Goold was named the Southern Conference Pitcher of the Year and NFCA All-Region. The junior is a marketing major with a 3.64 GPA. She had a SoCon-best 244 strikeouts in 2025, tied for fourth in a single season at UTC and is seventh on the Mocs all-time list with 465. She was ranked fourth in the NCAA for shutouts with eight, sixth in wins with 25 and seventh in the NCAA for strikeouts.
Olivia Lipari was named the Southern Conference Player of the Year. The senior infielder graduated in May with a degree in Biology with Latin Honors. She is the sixth Chattanooga player to earn the postseason honor and the first since 2012. She led the Mocs at the plate this season and was fifth in the league. Her 17 doubles ranked second in the SoCon and in the Top 30 in the NCAA.
Taylor Long, a junior Health and Physical Education K-12 major carries a 3.65 GPA. She was named All-Southern Conference Second Team and was second in the SoCon with 160 strikeouts. The Calhoun, Ga., native led the league in strikeouts per seven innings with 8.7 and was second in opponent batting average at .206.

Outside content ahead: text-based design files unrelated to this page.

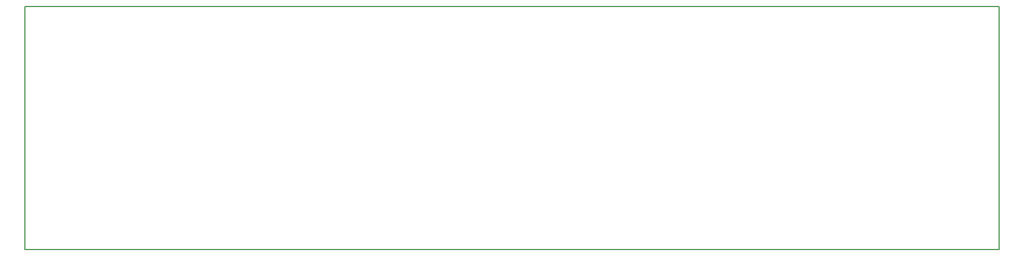
<source format=gbr>
G04 #@! TF.FileFunction,Profile,NP*
%FSLAX46Y46*%
G04 Gerber Fmt 4.6, Leading zero omitted, Abs format (unit mm)*
G04 Created by KiCad (PCBNEW (2016-02-24 BZR 6585, Git 0829446)-product) date 3/13/2016 10:01:12 PM*
%MOMM*%
G01*
G04 APERTURE LIST*
%ADD10C,0.100000*%
%ADD11C,0.150000*%
G04 APERTURE END LIST*
D10*
D11*
X88900000Y-88900000D02*
X88900000Y-127000000D01*
X241300000Y-88900000D02*
X88900000Y-88900000D01*
X241300000Y-127000000D02*
X241300000Y-88900000D01*
X88900000Y-127000000D02*
X241300000Y-127000000D01*
M02*

</source>
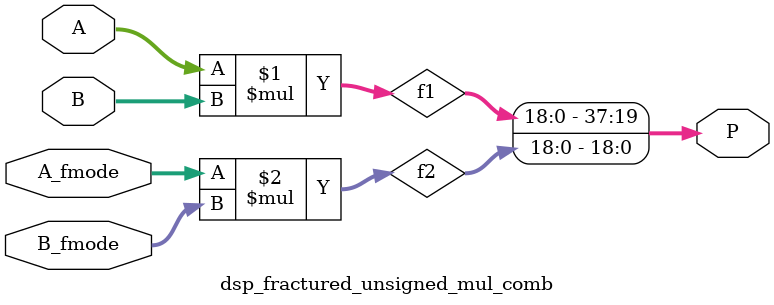
<source format=v>
module dsp_fractured_unsigned_mul_comb (A, B, A_fmode, B_fmode, P);
	input [9:0] A, A_fmode;
	input [8:0] B, B_fmode;
	output [37:0] P;
	wire [18:0] f1, f2;

		assign f1 = A * B;
		assign f2 = A_fmode * B_fmode;
		assign P  = {f1, f2};

endmodule
</source>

Acelynn Sellers carries 3.67 GPA in Chemical Engineering. She started every single game she played in her fourth seasons with the vast majority at first base. She closed out her career with 27 home runs, including a team-best 12 this season. Twice she hit a UTC record three home runs in a single game, including the Mocs SoCon Tournament game against Mercer.
Kailey Snell graduated last May with a degree in Child and Family Studies and is currently working on her Masters in Secondary Education: Licensure with a 4.0 GPA. The Shelbyville, Tenn., native is a three-time CSC Academic All-District Honoree. She made 219 starts, primarily at short stop and gained an extra year after suffering a season-ending injury in her junior year. Snell was the Mocs lead off batter most of the season and was third on the team with a .328 batting average. She had 11 sac bunts, eight doubles, two triples and a .396 on-base percentage.
Goold is up for consideration for CSC Academic All-America as well as with the National Fastpitch Coaches Association. She was named to the 643 Charts All-American Second Team. She was determined to be one of the most impactful pitchers in the country based on the WAR (Wins Above Replacement) metric.